Background
Venetoclax (VEN) is a potent B-cell lymphoma-2 (BCL-2) inhibitor used for treatment of acute myeloid leukemia (AML). However, some patients display marked resistance to VEN, limiting its efficacy. BCL-2 is overexpressed in AML cells, and acts as both an inhibitor of apoptosis and autophagy, indicating an interaction between these two pathways in AML which may provide insight into the origins of resistance, though specific molecular and biological changes remain unknown.
Objective
To investigate the interplay of apoptosis and autophagy in mediating VEN resistance via genomic and gene expression analysis of VEN-treated AML patient cells, as well as identify and characterize key autophagic and biological changes in VEN resistant AML cells.
Methods
Gene expression analysis was performed on 176 specimens with both RNA-seq and VEN drug sensitivity screen data from the BEAT AML patient dataset using DESeq2 to identify differentially expressed genes. These genes were cross matched with 199 autophagy-associated genes, then further refined via selecting druggable targets or known key regulators of autophagy to identify specific genes of interest. Genes of interest were further investigated in cell lines via qRT-PCR and Western blotting.
Resistant cell lines were generated from MV4-11 and MOLM13 cell lines via culturing in increasing concentrations of VEN for 14 weeks. Autophagic flux reporter lines were generated via viral transduction with an RFP-GFP-LC3 tandem reporter. Molecular and biological changes were then investigated in VEN-resistant cells.
Results
Gene expression analysis of the BEAT-AML dataset revealed 2,788 genes to be significantly elevated with a corrected p value <0.01 in VEN-resistant patients. When compared to a list of 199 autophagy-associated genes, 56 were identified from those 2,788 elevated genes. From this, 11 genes were short listed for further investigation due to their roles as druggable targets or known key autophagic regulators. RT-PCR in several cell lines revealed from this shortlist that ULK1 exhibited highly elevated expression in resistant lines, which was confirmed via western blotting of both phosphorylation and total ULK1 protein levels (ULK1: > 2-fold, p < 0.01; pULK1: > 2-fold, p < 0.01)

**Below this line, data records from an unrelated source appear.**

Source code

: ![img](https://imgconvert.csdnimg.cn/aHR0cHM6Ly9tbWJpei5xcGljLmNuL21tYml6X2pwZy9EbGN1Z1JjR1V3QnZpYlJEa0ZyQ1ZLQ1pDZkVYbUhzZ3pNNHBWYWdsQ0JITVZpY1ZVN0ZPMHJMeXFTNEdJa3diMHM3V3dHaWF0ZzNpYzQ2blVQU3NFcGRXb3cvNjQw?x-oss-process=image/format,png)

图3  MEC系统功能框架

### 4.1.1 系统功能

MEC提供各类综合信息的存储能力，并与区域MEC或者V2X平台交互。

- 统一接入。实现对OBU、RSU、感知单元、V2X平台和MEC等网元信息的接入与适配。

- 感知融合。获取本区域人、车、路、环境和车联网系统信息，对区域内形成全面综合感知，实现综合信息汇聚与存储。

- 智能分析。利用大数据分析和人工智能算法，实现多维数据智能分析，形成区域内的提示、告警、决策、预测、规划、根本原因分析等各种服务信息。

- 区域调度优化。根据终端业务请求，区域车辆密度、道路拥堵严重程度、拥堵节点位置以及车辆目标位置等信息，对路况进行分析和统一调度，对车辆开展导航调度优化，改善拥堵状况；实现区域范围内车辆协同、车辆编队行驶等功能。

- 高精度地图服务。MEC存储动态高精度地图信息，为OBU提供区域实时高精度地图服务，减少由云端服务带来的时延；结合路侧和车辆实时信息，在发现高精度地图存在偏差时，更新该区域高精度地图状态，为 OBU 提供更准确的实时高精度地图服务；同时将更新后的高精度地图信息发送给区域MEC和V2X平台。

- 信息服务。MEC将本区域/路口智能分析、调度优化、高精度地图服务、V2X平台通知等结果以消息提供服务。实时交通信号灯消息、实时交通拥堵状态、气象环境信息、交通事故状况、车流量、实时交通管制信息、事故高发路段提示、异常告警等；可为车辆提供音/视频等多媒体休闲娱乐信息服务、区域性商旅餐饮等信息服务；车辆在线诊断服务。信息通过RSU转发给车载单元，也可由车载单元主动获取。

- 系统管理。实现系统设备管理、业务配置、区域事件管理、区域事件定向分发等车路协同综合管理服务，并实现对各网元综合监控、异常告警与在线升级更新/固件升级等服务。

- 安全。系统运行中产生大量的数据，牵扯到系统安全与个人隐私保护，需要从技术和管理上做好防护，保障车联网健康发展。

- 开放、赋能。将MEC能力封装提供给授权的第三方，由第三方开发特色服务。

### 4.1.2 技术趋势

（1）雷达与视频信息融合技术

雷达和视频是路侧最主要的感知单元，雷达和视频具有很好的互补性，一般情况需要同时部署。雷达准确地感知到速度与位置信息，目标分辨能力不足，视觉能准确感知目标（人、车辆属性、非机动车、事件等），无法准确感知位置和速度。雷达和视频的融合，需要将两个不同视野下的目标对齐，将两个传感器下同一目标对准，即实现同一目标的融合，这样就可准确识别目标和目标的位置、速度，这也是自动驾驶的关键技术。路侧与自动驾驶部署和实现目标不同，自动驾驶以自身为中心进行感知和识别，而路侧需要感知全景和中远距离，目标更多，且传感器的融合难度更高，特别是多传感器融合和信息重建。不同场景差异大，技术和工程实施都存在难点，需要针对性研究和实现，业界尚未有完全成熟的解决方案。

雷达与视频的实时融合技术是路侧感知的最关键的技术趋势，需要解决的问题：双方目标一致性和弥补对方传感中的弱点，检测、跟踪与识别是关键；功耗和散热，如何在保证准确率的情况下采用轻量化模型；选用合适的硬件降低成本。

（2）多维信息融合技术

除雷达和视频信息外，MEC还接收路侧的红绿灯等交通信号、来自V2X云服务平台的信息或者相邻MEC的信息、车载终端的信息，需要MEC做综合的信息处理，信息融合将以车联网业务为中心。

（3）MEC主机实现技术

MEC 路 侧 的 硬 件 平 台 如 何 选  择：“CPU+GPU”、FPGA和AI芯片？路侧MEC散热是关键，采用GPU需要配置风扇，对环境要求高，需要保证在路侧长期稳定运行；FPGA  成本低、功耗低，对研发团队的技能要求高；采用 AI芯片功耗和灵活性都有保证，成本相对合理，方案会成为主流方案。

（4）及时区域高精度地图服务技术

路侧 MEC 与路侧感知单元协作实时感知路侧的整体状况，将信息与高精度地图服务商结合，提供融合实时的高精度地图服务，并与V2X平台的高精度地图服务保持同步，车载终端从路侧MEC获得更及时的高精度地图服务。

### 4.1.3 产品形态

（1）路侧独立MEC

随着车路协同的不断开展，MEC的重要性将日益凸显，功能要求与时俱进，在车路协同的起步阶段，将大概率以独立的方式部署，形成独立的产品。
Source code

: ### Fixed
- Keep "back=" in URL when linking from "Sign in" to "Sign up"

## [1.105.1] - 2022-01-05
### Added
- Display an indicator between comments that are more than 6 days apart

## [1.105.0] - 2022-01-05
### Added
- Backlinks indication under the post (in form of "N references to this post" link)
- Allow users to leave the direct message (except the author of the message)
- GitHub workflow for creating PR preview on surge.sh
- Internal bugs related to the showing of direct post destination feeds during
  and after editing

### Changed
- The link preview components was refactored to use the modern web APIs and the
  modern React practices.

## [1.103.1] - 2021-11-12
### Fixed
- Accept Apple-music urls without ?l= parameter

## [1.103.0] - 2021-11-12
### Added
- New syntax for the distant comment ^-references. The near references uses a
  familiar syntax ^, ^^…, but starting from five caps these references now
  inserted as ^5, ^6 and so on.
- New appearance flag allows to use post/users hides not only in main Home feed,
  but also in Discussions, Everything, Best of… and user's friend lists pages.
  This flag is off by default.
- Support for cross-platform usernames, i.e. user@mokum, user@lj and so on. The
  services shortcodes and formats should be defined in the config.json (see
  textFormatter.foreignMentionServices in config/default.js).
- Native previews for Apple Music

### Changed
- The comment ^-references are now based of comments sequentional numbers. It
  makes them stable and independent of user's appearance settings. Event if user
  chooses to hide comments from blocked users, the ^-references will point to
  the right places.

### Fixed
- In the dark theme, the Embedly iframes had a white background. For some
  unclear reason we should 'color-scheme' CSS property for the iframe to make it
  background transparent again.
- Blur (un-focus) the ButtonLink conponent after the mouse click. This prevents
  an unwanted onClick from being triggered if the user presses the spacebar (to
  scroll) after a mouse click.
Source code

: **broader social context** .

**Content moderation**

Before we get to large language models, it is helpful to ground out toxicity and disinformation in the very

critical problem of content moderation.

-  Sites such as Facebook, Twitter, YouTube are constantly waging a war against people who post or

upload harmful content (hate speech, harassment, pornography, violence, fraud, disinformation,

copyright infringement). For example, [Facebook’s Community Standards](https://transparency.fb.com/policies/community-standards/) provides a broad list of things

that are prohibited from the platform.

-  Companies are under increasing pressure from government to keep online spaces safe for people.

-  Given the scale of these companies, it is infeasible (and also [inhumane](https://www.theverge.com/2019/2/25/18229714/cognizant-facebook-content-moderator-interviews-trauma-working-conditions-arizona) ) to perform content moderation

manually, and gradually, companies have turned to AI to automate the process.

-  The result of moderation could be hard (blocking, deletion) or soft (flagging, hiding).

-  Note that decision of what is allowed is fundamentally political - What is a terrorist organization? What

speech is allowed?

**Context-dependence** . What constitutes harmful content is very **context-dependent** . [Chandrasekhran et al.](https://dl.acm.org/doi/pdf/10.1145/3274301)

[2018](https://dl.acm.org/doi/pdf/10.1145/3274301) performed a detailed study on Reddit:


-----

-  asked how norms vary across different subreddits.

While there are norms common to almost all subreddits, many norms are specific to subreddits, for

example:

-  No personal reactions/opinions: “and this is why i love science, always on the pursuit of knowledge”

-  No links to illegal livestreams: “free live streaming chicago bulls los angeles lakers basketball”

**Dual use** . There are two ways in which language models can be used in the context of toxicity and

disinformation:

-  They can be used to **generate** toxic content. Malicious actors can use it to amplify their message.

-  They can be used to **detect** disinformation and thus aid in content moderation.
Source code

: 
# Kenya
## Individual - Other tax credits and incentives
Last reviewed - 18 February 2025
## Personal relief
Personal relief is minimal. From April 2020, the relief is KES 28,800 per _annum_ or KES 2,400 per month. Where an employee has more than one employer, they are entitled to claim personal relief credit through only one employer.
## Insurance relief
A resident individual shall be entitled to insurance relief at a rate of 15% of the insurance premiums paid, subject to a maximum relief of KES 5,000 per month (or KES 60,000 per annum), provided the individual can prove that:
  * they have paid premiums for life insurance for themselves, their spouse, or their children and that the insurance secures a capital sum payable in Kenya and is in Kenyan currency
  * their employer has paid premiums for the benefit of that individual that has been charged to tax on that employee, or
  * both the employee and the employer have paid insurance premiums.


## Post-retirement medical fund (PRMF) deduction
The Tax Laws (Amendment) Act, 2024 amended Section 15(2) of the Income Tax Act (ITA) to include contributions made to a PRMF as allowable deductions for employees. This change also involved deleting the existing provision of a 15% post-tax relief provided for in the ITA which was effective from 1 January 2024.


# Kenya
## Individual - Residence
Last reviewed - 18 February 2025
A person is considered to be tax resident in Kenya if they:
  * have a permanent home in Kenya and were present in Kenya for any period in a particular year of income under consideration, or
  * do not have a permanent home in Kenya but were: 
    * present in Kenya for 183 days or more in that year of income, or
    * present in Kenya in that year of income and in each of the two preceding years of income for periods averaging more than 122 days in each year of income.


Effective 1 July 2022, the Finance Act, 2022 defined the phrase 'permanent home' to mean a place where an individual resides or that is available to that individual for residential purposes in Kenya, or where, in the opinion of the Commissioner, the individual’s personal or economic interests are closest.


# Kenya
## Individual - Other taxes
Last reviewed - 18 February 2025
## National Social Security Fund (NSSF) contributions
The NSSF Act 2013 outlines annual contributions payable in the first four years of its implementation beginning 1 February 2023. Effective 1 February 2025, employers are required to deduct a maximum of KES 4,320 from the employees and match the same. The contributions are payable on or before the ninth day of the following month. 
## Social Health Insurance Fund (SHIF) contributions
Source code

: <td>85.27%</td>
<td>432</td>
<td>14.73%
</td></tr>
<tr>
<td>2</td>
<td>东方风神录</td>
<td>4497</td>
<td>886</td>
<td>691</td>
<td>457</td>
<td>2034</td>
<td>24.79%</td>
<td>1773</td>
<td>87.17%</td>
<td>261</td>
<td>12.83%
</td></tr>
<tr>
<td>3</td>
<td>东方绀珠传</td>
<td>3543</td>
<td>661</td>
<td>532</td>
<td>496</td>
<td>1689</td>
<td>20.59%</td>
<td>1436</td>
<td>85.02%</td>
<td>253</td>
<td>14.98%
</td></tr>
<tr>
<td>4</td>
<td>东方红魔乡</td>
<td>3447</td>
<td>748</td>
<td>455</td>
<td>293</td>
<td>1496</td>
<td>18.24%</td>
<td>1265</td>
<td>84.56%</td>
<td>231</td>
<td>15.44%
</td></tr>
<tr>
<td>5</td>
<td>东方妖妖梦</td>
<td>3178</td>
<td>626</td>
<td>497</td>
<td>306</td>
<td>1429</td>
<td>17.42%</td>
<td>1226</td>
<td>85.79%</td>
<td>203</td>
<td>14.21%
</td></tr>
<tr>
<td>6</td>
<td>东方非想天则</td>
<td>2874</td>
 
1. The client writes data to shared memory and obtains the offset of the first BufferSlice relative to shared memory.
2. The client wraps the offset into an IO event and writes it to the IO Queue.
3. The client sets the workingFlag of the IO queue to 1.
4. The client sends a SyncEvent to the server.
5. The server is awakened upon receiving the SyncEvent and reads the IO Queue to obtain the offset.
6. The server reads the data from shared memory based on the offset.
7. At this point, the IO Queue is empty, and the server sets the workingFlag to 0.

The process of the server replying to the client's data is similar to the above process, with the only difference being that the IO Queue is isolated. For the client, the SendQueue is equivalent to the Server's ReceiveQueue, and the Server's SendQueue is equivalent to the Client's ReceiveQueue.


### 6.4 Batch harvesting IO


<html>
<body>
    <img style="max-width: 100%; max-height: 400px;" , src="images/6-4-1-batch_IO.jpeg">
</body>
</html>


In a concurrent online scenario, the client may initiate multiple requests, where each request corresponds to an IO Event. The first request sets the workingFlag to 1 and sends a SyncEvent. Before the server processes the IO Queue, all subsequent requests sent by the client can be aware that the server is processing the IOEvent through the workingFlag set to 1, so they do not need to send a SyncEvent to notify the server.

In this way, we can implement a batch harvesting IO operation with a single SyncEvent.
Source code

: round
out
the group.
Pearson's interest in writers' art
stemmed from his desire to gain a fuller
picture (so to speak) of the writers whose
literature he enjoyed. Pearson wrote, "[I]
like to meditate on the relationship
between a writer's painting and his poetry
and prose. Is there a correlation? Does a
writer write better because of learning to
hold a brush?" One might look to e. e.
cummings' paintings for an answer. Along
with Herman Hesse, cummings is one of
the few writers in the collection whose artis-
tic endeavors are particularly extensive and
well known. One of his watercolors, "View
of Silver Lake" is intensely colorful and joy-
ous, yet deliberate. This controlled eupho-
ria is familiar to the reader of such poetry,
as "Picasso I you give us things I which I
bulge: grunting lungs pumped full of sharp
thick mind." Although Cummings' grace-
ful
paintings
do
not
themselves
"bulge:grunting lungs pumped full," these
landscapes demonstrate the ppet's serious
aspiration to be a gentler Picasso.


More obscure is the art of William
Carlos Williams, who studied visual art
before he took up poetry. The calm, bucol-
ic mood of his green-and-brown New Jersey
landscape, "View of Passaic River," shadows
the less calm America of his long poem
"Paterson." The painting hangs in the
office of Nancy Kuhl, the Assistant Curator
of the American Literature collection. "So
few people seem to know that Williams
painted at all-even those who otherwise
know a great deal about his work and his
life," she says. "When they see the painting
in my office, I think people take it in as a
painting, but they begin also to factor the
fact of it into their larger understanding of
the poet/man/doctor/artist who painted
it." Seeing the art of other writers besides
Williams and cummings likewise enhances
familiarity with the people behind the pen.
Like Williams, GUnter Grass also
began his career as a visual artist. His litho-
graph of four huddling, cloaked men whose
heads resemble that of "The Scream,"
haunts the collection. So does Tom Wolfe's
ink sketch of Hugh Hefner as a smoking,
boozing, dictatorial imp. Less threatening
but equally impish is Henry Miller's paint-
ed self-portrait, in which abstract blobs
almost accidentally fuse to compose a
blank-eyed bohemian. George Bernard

VEN resistance was confirmed in our newly generated resistant lines via cell viability and apoptosis assays, with resistant lines showing a marked lack of response to VEN compared to parental lines (40-fold , p < 0.001). Inhibition of ULK1 via SBI-0206965 and a more potent inhibitor, SBP-7455, re-sensitized resistant cell lines to VEN, with increased cell killing seen in co-treatment of ULK1 inhibitor and VEN resulting in decreased viability compared to treatment of VEN alone (> 2-fold decrease, p < 0.01). Notably, there was no significant decrease in viability with ULK1 inhibitor treatment alone without VEN. Apoptosis assays further confirmed this, with increased levels of apoptotic and necrotic cells under co-treatment conditions.
Analysis of autophagy-related processes specifically further revealed dysregulation in this process in resistant cells. Imaging displayed increased autophagic puncta in resistant lines under starvation conditions (2-fold, p < 0.0001), indicating increased autophagic activity, corresponding with increased ULK1 and pULK1 expression. This increased activity was further confirmed via western blotting, with resistant cells showing increased expression of autophagy-associated genes and cleavage.
Conclusion
We have discovered that ULK1, a necessary inducer of autophagy, displays increased expression and activity in VEN-resistant AML cells, and that these cells experience dysregulated autophagic processes. Inhibition of ULK1 via SBI and SBP inhibitors sensitizes VEN-resistant cells to VEN, indicating a potential strategy to combat VEN resistance in AML.
Keywords
AML stem cells, drug resistance, Venetoclax, Autophagy, ULK1, BCL-2
Disclosures
No relevant conflicts of interest to declare.